**作業課題 1**. 小坂先生のメッセージによると、小坂先生は昨年、誰と一緒に本を出しましたか。
**作業課題 2**. 小坂先生のメッセージの「小坂仁先生より、読者の皆さんへメッセージ」から「はあるというふうに思います。」まで（両端を含む）を、「遺伝子治療」を「ジーンセラピー」に書き換えて示してください。
**作業課題 3**. 小坂先生のメッセージの続きを、最後の文のあとから書き継いでください。

**課題本文**.
****************************************

小坂仁先生より、読者の皆さんへメッセージ

遺伝性疾患プラス編集部

「日本における遺伝子治療2023」Topに戻る

自治医科大学小児科の小坂と申します。私は昨年、担当の看護師さんと、それから患者さんのお母さんと、こういう本を出しました。これは何の病気の本かというと、脊髄性筋萎縮症の女の子と(亡くなられて10年ぐらい経ちます)いろいろ難しい問題と向き合った、家族と看護師と医療現場で答えの出ないような問題と向き合った、その記録を残したくて、昨年出すことができた本です。当時、脊髄性筋萎縮症(SMA)のような、重症な病気の治療薬が出てくるということは、想像もできませんでした。どんどん呼吸が衰えて、人工呼吸器に頼らざるを得ないような状況になるけれど、知的には保たれているというような病気が、今日のように遺伝子治療によって歩いたり、職業に就いたり出来るようになるとはなかなか想像できない時代でした。

非常にびっくりするというか、希望が持てることは、10年とか15年とか、そういった単位で(SMAの)遺伝子治療が開発されたというところです。我々は、どちらかというと治療を考えるときに、病態生理(ある遺伝子の異常があったときに、どういう変化が細胞内に起きて、どういうことが起きて、どのようにして神経の細胞が消失していくのか)を徹底的に追及して、そこから治療を考えるというようなスタイルを取っていました。しかし遺伝子治療はそういう発想ではなく、「どこに遺伝子を届けるのか」「どのように届けるのか」「どういった細胞に遺伝子を発現させるのか」です。ある意味、途中の病態生理がわかっていなくても、きちんと必要な量の遺伝子を必要な場所に届けることで、治療法が開発できる可能性があるのです。ですので、原因遺伝子がわかって、病気がわかれば、今は治療がない難病の方も、ひょっとしたら世界のどこかで、その病気を研究されている方がいて、脊髄性筋萎縮症のように治療薬が5年後、10年後に出てくる可能性はあるというふうに思います。

****************************************

**データ欄**.
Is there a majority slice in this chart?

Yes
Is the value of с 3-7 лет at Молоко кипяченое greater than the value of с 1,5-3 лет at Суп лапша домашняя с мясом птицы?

****************************************

**解答欄 1**. 担当の看護師さんと、患者さんのお母さんです。

**解答欄 2**.
小坂仁先生より、読者の皆さんへメッセージ

遺伝性疾患プラス編集部

「日本におけるジーンセラピー2023」Topに戻る

自治医科大学小児科の小坂と申します。私は昨年、担当の看護師さんと、それから患者さんのお母さんと、こういう本を出しました。これは何の病気の本かというと、脊髄性筋萎縮症の女の子と(亡くなられて10年ぐらい経ちます)いろいろ難しい問題と向き合った、家族と看護師と医療現場で答えの出ないような問題と向き合った、その記録を残したくて、昨年出すことができた本です。当時、脊髄性筋萎縮症(SMA)のような、重症な病気の治療薬が出てくるということは、想像もできませんでした。どんどん呼吸が衰えて、人工呼吸器に頼らざるを得ないような状況になるけれど、知的には保たれているというような病気が、今日のようにジーンセラピーによって歩いたり、職業に就いたり出来るようになるとはなかなか想像できない時代でした。

非常にびっくりするというか、希望が持てることは、10年とか15年とか、そういった単位で(SMAの)ジーンセラピーが開発されたというところです。我々は、どちらかというと治療を考えるときに、病態生理(ある遺伝子の異常があったときに、どういう変化が細胞内に起きて、どういうことが起きて、どのようにして神経の細胞が消失していくのか)を徹底的に追及して、そこから治療を考えるというようなスタイルを取っていました。しかしジーンセラピーはそういう発想ではなく、「どこに遺伝子を届けるのか」「どのように届けるのか」「どういった細胞に遺伝子を発現させるのか」です。ある意味、途中の病態生理がわかっていなくても、きちんと必要な量の遺伝子を必要な場所に届けることで、治療法が開発できる可能性があるのです。ですので、原因遺伝子がわかって、病気がわかれば、今は治療がない難病の方も、ひょっとしたら世界のどこかで、その病気を研究されている方がいて、脊髄性筋萎縮症のように治療薬が5年後、10年後に出てくる可能性はあるというふうに思います。

**解答欄 3**.
ですので、やはり、声を上げて、患者さん同士がつながって、核になってくれるような医療者の方と連帯していく、ということがとても大事になってくると思います。ぜひ、希望を失わずに、そういった活動をしていただければと思っております。以上です。

小坂 仁 先生

自治医科大学小児科学教授、自治医科大学とちぎ子ども医療センター長。博士(医学)。1987年に東北大学医学部を卒業後、カリフォルニア大学サンディエゴ校博士研究員、神奈川県立こども医療センター神経内科部長などを経て、2013年より現職。日本小児神経学会理事、日本小児神経学会関東地方会運営委員長、日本ミトコンドリア学会理事、日本小児科学会代議員、日本てんかん学会評議員、国際協力遺伝病遺伝子治療フォーラム評議員、神経代謝病研究会幹事、Brain and Development編集主幹。